Background: An abnormal Q wave is usually defined as an initial depression of the QRS complex having a duration of ≥40 ms and amplitude exceeding 25% of the following R wave in any contiguous leads on the 12-lead electrocardiogram (ECG). However, much smaller Q waves are sometimes recorded on the ECG. This study investigated the diagnostic value of the small Q wave recorded in precordial leads V2 or V3 on the ECG.

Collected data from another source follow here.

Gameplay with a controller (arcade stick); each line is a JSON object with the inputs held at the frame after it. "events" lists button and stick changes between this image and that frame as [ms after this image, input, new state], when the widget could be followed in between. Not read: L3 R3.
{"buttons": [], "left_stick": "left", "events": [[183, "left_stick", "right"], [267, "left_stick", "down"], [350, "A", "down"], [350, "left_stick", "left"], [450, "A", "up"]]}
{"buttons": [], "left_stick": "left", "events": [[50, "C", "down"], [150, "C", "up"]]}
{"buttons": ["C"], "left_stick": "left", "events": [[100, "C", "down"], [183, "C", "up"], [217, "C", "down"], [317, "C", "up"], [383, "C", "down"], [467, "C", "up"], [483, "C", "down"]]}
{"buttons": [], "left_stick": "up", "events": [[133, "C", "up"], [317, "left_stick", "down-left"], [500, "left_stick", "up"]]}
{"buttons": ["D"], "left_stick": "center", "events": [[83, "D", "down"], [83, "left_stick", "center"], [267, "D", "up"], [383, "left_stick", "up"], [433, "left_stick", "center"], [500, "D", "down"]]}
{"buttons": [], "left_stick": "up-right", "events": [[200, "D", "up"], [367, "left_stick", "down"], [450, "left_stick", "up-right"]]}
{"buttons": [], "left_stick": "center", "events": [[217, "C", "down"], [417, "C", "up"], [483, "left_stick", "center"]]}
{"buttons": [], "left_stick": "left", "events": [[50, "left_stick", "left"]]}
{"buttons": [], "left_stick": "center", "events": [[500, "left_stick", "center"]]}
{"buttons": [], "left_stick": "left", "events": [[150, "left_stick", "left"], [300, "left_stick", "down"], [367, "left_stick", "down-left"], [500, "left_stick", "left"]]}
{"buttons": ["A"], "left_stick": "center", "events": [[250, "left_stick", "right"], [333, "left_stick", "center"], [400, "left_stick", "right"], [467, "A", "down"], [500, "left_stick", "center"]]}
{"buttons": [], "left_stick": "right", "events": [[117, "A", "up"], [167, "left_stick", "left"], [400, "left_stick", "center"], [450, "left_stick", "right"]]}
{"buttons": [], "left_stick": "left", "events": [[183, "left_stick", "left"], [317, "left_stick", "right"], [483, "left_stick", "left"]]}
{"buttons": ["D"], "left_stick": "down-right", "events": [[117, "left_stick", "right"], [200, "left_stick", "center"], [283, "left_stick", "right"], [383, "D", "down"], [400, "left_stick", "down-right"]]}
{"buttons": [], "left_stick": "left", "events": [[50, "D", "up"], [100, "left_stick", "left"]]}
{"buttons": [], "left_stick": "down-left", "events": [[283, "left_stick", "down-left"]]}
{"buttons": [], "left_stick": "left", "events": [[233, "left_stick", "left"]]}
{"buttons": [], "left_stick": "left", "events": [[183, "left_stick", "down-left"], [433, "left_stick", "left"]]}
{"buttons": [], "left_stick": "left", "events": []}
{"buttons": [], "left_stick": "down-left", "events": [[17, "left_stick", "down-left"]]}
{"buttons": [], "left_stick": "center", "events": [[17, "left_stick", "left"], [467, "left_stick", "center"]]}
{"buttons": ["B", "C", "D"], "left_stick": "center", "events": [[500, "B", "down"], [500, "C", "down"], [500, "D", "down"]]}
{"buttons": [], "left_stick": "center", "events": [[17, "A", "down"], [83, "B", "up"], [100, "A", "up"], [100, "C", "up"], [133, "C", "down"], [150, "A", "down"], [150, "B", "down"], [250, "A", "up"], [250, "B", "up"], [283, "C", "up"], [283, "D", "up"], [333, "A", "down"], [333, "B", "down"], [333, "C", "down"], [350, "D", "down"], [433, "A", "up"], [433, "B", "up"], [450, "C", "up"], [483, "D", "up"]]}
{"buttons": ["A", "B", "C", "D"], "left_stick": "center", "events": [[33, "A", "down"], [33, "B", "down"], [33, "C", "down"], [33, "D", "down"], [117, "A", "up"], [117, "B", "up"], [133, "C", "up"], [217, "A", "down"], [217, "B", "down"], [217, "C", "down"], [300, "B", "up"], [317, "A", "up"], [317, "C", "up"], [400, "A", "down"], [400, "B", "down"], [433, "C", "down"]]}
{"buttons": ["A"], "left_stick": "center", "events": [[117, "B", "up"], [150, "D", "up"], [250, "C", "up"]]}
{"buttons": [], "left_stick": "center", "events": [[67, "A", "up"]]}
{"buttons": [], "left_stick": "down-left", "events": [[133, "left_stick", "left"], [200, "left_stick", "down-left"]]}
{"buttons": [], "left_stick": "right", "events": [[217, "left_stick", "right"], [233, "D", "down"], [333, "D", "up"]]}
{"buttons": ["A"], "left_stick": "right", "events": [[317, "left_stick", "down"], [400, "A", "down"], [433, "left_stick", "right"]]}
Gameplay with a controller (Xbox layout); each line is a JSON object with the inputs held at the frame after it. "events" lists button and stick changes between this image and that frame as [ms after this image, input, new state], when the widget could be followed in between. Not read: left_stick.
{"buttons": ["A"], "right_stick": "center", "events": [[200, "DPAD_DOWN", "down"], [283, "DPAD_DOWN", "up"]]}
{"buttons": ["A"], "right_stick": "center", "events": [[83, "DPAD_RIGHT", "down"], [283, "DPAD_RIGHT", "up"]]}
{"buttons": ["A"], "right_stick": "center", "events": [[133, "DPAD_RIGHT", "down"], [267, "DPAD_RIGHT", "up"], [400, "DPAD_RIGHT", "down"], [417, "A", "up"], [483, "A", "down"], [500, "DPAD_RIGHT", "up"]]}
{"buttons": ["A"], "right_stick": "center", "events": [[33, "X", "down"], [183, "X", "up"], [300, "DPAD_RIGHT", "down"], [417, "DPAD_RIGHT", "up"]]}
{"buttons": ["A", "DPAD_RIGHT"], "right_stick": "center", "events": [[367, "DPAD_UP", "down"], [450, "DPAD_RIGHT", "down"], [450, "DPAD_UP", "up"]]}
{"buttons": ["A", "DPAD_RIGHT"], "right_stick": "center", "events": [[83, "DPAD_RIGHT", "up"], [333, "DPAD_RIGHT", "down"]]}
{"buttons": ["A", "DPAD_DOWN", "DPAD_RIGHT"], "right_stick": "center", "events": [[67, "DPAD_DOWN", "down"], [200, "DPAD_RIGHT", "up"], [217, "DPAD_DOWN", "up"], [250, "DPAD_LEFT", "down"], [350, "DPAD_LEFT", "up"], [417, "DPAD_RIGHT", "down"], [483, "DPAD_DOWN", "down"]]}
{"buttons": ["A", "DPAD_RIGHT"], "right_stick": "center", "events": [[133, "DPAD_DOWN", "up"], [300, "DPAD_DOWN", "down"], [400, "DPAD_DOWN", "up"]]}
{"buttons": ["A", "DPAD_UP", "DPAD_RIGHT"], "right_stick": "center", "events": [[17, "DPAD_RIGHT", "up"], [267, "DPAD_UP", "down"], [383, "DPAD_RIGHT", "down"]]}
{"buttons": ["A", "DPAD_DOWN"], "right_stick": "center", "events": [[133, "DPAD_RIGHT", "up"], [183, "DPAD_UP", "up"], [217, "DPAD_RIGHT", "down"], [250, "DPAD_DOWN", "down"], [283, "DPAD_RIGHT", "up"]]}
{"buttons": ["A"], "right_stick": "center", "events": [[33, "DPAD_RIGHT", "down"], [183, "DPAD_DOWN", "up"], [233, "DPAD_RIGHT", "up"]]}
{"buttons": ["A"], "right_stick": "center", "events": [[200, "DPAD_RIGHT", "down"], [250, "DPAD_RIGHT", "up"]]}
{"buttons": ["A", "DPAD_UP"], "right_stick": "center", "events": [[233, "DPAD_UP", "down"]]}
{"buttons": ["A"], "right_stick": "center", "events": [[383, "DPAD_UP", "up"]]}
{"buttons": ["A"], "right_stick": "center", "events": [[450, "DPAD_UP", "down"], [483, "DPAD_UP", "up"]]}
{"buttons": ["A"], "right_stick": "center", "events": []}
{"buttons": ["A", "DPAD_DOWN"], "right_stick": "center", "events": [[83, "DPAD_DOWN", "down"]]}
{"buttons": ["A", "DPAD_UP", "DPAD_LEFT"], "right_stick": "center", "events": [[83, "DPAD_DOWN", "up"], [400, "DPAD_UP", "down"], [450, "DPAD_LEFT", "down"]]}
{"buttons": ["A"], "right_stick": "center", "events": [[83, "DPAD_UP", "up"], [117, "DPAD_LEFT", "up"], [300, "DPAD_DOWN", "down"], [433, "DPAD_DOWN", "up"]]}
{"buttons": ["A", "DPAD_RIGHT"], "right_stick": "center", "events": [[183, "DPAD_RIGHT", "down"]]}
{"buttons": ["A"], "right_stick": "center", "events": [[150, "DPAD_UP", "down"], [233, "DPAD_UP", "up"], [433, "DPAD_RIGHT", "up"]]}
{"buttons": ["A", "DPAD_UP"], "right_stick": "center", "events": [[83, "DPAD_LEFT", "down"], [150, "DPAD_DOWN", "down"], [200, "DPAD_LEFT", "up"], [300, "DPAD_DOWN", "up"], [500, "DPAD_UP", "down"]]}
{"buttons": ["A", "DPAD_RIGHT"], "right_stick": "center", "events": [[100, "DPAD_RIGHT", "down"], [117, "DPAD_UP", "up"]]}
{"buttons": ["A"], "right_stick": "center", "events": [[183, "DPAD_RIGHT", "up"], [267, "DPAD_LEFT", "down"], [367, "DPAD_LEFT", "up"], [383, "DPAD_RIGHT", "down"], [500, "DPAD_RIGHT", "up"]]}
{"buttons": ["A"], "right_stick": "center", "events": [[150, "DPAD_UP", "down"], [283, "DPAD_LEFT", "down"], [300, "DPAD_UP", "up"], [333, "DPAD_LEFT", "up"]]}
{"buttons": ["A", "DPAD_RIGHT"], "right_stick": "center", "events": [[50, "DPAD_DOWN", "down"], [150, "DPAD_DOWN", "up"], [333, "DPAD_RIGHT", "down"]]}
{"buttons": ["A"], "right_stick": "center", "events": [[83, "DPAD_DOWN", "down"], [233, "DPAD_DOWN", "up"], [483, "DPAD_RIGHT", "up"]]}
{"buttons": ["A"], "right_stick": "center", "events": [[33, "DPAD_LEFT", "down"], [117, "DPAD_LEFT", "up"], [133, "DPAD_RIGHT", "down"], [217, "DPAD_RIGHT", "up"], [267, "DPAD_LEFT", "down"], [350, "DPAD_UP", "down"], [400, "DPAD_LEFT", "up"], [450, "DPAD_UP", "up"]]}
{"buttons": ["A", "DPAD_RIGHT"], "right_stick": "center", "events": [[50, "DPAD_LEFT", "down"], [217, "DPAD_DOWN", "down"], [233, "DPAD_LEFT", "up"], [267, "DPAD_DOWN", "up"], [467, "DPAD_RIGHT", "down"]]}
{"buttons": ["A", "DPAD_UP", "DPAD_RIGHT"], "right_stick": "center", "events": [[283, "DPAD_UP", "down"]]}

Methods: We investigated 807 consecutive patients who underwent coronary angiography. A small Q wave was defined as any negative deflection preceding the R wave in V2 or V3 with <40-ms duration and <0.5-mV amplitude, with or without a small (<0.1-mV) slurred, spiky fragmented initial QRS deflection before the Q wave (early fragmentation). ECG and coronary angiographic findings were analyzed.

Results: The small Q wave was present in 87 patients. Multiple logistic regression analysis revealed that presence of a small Q wave was a strong independent predictor of any coronary artery stenosis or left anterior descending artery (LAD) stenosis (odds ratio = 2.706, 2.902; P < 0.001, < 0.001, respectively).

Conclusion: A small Q wave (<40-ms duration and <0.5-mV amplitude) in V2 or V3 with or without early fragmentation significantly predicted the presence of CAD and, especially, significant stenosis in the LAD.